The New York Power Authority on July 30 said that it is testing an array of sensors at its Robert Moses-Niagara Power Plant that will help determine the life expectancy of key equipment and head off potential problems before they can affect operations.
NYPA said that data from about 100 sensors is currently being used in a simulation on a turbine-generator unit at the plant. However, NYPA engineers will soon seek to deploy them elsewhere as part of a larger equipment life extension and modernization program at the facility.
“The data from these sensors will arm us with the knowledge of what equipment should be replaced and what can be rebuilt,” said Gil Quiniones, NYPA president and CEO, in a news release. “With this information from key sensors we can direct resources devoted to maintenance to where they’re needed most and avoid potentially costly equipment failures.”
In order to help determine the life cycle of a turbine-generating unit, the sensor simulations have provided information that could be used to estimate the life of principal unit components, such as a shaft or a generator motor, the Authority said.
NYPA has previously employed sensor simulations at other facilities, including its Blenheim-Gilboa Pumped Storage Plant in Schoharie County, N.Y., where tests helped predict and identify rotor cracks, and at the Lewiston Pump Generating Plant in Niagara County to evaluate the life cycle of the components there.
One priority at Niagara is to determine whether vibrations in bearings of rotors and shafts reveal patterns that suggest repairs may be needed.
NYPA said that the sensor testing moves it one step closer toward becoming the country’s first all-digital electric utility, supports New York Gov. Andrew Cuomo’s Reforming the Energy Vision initiative and is also an essential component of NYPA’s 2020 Strategic Vision digital utility roadmap.
The Robert Moses-Niagara and Lewiston plants are part of the Niagara Power Project, New York’s largest electricity producer.

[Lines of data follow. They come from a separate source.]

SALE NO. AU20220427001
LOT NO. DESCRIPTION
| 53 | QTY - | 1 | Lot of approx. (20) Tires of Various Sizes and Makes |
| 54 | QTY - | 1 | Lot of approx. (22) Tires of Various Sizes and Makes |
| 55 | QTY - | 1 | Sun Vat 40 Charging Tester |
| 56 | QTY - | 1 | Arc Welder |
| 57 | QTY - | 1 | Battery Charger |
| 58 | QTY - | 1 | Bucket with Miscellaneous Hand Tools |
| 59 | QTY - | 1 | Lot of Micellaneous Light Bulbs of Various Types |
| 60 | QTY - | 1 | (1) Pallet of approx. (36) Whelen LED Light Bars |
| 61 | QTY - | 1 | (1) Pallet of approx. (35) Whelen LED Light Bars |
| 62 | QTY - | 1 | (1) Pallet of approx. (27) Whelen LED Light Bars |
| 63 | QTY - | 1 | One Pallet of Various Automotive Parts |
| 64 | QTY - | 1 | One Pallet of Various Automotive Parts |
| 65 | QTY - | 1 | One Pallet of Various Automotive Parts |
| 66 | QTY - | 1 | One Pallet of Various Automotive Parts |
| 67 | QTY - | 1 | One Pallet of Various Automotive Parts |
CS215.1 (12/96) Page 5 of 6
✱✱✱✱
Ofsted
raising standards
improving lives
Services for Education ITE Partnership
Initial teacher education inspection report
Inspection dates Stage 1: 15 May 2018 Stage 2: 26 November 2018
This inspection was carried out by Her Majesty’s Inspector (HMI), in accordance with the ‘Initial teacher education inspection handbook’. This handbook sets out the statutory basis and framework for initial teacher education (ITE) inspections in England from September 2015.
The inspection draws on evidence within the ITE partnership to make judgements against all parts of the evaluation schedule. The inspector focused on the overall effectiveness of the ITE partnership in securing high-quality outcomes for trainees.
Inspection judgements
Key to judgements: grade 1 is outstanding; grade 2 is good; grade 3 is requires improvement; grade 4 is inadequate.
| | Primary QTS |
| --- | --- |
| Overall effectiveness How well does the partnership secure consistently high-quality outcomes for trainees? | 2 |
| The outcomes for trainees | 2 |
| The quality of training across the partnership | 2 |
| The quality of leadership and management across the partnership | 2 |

It provides up to 2.6 million kilowatts of electricity from 25 turbines spinning 748,000 gallons of water per second.
NYPA notes that the sensor simulations come at a time when NYPA has already committed at least $750 million to lifecycle extension and modernization programs at its facilities, which includes installing new control and monitoring systems.
NYPA will also rely on an extensive network of sensors that feed into its Integrated Smart Operations Center in White Plains, launched last December, to monitor operations throughout the NYPA network.
NYPA recently said that it is aggressively advancing efforts to deliver on its strategic initiative to build smart generation and transmission capabilities across New York State through an expansion of two digitization projects. The projects are NYPA’s Phasor Measurement Unit program and upgrades to the Authority’s Convertible Static Compensator.